Over 40 per cent of those 5 and under are stunted – meaning they are in the bottom 2 to 3 per cent of the worldwide height distribution for their age and sex – and this rate has improved only modestly since the 1990s. Childhood malnutrition, which causes stunting, blights lives; millions will be permanently affected by poor health and cognitive deficits.
You might assume that this is just about poverty, but here’s where the story gets strange: The average baby born in India is more likely to be stunted than the average baby in sub-Saharan Africa – even though the baby’s mother is more likely to survive the birth, and he or she will probably go on to live longer and be richer and more educated. Many explanations have been offered up for this “South Asian enigma”. Most recently, research reported in The New York Times has suggested that health problems associated with open defecation, which is more widespread in India than Africa, can cause children to suffer malnutrition even when they are well fed.
But this overlooks one key fact: firstborn Indian children are taller than firstborn African children. Last year, we conducted a study that used demographic and health surveys for India and 25 sub-Saharan African countries to compare heights by age in a sample of more than 174,000 children under 5. Like other researchers, we found an India-Africa height gap. Unlike other researchers, we examined how this varied by birth order within the family.

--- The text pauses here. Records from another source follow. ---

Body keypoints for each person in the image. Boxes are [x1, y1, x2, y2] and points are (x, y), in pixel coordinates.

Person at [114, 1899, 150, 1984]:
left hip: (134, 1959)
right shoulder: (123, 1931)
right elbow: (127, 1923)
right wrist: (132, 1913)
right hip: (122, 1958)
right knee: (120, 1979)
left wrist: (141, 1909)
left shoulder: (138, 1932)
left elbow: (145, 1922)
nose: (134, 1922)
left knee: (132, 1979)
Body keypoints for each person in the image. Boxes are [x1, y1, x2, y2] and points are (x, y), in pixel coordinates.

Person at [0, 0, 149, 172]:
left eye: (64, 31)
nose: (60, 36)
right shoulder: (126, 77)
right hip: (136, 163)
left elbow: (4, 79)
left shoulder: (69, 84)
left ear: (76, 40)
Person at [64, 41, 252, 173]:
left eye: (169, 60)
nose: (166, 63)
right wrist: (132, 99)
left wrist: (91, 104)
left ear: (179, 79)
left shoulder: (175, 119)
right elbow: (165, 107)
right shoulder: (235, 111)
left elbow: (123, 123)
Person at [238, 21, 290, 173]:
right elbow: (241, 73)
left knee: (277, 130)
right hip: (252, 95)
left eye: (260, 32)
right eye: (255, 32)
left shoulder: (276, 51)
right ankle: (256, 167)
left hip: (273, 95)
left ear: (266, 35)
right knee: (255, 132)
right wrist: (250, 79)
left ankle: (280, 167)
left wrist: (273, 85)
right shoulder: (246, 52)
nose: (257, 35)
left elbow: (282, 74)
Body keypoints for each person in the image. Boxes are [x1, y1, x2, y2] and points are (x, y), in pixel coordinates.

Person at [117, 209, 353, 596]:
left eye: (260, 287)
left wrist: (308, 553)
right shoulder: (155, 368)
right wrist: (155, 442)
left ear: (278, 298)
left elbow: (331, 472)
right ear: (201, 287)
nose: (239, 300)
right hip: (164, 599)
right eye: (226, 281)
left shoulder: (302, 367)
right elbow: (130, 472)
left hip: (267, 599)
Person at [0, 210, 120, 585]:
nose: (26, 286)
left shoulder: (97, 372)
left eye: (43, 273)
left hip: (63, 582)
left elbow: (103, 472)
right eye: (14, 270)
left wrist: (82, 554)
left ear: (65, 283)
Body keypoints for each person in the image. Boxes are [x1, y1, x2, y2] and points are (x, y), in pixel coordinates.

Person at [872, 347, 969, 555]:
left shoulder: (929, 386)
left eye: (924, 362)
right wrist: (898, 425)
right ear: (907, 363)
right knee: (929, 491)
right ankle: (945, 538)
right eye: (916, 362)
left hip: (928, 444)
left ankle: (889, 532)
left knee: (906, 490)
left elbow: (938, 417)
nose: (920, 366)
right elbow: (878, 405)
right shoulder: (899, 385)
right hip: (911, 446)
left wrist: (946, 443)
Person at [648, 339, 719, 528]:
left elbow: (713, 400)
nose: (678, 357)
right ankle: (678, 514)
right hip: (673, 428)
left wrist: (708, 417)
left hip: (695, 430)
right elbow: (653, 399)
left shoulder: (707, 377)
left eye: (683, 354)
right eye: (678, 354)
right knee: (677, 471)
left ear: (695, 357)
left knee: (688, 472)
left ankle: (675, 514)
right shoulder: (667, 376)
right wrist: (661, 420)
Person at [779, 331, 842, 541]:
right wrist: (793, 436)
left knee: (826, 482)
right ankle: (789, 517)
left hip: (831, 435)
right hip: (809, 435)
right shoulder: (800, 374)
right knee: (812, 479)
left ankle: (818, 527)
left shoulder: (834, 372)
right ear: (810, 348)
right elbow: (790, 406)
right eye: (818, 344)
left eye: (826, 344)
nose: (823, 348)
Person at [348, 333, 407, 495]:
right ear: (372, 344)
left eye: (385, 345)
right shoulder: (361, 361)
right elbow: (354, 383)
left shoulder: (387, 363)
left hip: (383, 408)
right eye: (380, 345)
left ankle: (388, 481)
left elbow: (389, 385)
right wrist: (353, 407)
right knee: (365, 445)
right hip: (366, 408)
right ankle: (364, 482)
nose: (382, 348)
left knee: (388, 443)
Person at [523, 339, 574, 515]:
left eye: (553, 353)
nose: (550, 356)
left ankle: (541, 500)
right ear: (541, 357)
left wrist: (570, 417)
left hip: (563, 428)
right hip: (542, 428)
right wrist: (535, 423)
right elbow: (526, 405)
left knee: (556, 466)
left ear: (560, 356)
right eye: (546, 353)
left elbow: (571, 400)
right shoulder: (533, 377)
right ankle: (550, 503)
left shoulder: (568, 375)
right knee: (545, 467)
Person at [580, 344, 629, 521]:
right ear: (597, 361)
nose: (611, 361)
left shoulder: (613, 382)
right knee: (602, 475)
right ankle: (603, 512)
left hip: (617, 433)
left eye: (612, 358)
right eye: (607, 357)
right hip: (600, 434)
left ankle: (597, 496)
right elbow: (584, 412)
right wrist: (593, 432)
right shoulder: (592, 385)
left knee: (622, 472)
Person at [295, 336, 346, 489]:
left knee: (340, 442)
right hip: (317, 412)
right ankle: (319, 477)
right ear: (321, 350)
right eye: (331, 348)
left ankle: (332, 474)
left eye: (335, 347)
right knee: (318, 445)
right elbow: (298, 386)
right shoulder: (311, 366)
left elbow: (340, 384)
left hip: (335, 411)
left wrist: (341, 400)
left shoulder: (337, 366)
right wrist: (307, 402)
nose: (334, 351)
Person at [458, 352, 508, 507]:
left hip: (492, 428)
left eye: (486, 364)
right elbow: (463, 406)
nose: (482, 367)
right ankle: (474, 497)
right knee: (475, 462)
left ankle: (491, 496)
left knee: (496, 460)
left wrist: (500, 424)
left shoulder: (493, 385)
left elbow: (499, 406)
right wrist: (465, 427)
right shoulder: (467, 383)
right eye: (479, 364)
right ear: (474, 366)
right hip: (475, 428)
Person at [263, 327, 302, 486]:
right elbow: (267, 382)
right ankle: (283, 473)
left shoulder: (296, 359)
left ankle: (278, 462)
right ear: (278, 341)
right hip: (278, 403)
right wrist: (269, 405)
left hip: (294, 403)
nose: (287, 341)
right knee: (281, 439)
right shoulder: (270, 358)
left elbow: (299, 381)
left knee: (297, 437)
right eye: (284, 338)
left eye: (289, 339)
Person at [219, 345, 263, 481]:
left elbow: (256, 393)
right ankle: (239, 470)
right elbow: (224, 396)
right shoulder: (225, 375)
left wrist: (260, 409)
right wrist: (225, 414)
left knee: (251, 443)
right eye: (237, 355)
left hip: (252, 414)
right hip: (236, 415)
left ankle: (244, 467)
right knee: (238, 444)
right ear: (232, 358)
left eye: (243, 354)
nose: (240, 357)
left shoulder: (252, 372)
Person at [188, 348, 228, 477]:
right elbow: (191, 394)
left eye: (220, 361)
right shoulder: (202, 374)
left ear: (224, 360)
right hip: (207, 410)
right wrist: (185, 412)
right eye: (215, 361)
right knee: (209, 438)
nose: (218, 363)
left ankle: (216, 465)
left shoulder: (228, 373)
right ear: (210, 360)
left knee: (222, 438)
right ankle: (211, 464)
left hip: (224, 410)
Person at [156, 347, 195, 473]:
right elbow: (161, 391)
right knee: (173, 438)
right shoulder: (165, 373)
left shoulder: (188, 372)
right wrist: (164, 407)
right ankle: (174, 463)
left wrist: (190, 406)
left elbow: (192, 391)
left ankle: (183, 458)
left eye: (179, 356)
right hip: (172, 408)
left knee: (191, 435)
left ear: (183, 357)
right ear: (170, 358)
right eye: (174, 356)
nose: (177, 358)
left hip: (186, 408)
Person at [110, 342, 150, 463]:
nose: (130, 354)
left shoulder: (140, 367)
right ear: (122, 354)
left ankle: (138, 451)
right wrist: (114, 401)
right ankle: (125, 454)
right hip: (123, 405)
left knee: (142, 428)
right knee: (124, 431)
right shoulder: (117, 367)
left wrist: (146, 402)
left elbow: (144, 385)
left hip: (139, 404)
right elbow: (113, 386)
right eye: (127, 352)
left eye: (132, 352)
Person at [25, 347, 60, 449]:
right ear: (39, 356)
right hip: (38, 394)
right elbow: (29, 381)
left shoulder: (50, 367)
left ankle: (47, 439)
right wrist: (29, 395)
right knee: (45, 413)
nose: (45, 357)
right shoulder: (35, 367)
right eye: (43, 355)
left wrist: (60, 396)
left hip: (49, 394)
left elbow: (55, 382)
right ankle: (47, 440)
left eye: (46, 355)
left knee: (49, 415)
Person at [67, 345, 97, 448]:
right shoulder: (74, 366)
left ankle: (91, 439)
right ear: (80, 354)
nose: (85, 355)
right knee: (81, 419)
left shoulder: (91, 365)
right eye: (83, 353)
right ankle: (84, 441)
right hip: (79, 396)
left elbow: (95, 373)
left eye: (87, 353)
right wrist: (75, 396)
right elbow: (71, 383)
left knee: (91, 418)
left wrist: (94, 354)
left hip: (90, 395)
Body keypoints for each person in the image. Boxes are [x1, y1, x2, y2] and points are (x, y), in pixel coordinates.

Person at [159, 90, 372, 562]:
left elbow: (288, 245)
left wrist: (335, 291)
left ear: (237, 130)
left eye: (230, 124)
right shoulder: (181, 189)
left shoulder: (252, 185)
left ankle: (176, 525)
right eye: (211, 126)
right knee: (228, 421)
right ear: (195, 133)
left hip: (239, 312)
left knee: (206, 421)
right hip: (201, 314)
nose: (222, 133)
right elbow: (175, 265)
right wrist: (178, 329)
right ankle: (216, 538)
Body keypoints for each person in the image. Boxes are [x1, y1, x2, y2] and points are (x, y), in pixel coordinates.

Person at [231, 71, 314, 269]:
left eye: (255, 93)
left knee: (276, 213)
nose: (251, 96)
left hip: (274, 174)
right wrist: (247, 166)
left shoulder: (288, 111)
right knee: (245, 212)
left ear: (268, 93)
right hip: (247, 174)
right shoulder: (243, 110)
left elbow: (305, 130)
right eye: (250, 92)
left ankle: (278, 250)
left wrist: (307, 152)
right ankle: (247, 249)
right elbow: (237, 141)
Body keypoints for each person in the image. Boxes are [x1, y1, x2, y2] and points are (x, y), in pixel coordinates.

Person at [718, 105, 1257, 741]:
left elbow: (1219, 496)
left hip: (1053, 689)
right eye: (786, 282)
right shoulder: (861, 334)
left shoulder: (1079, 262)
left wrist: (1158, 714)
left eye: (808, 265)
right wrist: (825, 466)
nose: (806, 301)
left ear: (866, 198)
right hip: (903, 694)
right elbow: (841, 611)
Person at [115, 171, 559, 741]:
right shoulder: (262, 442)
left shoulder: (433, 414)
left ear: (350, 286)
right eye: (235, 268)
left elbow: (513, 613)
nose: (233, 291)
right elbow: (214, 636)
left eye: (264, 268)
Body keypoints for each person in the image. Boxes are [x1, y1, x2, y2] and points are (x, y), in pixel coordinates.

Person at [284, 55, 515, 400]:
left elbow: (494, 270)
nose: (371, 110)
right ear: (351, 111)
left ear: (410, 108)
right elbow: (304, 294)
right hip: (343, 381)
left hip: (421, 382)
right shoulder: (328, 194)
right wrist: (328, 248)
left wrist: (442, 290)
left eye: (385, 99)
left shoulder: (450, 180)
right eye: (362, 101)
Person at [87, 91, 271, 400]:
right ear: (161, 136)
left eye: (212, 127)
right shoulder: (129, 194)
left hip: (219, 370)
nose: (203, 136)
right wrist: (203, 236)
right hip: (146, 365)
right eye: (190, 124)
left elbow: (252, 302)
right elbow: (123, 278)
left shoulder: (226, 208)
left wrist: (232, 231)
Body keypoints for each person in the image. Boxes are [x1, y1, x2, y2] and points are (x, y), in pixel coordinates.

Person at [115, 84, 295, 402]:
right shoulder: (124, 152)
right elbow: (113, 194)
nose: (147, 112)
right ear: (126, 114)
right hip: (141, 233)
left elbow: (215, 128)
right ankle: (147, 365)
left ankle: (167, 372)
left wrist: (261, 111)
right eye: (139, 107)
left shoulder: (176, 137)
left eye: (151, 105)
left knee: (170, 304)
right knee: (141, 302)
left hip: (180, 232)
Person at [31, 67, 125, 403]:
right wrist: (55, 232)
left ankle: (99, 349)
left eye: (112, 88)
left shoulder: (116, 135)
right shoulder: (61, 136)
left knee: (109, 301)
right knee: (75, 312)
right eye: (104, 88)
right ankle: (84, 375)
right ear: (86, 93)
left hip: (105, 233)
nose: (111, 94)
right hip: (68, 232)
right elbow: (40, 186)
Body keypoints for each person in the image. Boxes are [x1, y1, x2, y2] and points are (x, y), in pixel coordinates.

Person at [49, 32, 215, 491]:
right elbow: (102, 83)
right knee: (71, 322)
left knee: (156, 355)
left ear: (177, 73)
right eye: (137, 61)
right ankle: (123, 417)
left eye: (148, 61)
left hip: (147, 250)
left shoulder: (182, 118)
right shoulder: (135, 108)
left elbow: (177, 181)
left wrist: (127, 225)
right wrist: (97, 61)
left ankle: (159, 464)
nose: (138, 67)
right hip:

We found that the South Asian enigma begins only with the second-born child, and becomes more pronounced for each subsequent baby. Among children born third or later, 48 per cent are stunted in India versus 40 per cent in Africa, while the rates for firstborn children are 35 per cent in India versus 37 per cent in Africa. Children from the same family are most likely subject to the same external factors, like exposure to pathogens from open defecation, so there must be something else going on. We believe that the explanation is India’s deeply entrenched preference for firstborn sons.
Sima lives in a village in the Gwalior district of Madhya Pradesh, India. She was married at 14 and started having children at 15: a girl, then a boy, then a girl. She says that she ate more and took advantage of available health care during her first pregnancy to better bear the pain she expected in childbirth, but also for the good health of what she hoped would be her “future son”. During her second pregnancy, she followed the same regimen, with the exception of a shorter rest period before giving birth. During her third pregnancy, she says that she was too busy to take iron supplements.
We presented her with a hypothetical emergency, in which she could save only one of her children. She told us she would save the boy because “the son is the lamp of the family”. This favouritism toward firstborn sons emerges before babies are even born; in fact, the India-Africa height gap is apparent at birth, and remains consistent through childhood. Families allocate inordinate resources – nutritious foods, iron supplements, tetanus shots and prenatal checkups – to a pregnant woman as long as there is a possibility that she is carrying the family’s firstborn son. Once a male heir is born, prenatal investments drop off.
In interviews we conducted in Gwalior this year, mothers freely admitted favouring their sons. And while they cited many reasons for investing less in their later pregnancies, including familiarity with the birthing process and dwindling income, their accounts strongly support the patterns we see in our data.
Interestingly, compared to their African counterparts, girls born before the family’s eldest son actually fare better than boys born after him, while girls born after the eldest son fare worst of all. As these favoured sons grow up, they continue to receive a disproportionate amount of their families’ resources. While firstborn Indian children receive, on average, one more essential childhood immunisation than their counterparts in Africa, this is not the case for their younger siblings.
It is necessary and laudable to push for improving nutrition, advancing child and maternal health, and ending open defecation in India. However, we cannot close the malnutrition gap without addressing the social norms and economic rationales that deprive girls and younger siblings of the resources they need. The fight for gender equality is a crucial part of this. Many recent policy efforts in India have focused on improving girls’ education; for these to have bite, they must be paired with efforts to equalise property ownership and job opportunities.
As long as this is the case, it will be hard to convince parents to invest in their children more equally. But if we can improve the economic prospects for India’s women, we may be able to reduce the malnutrition of their children.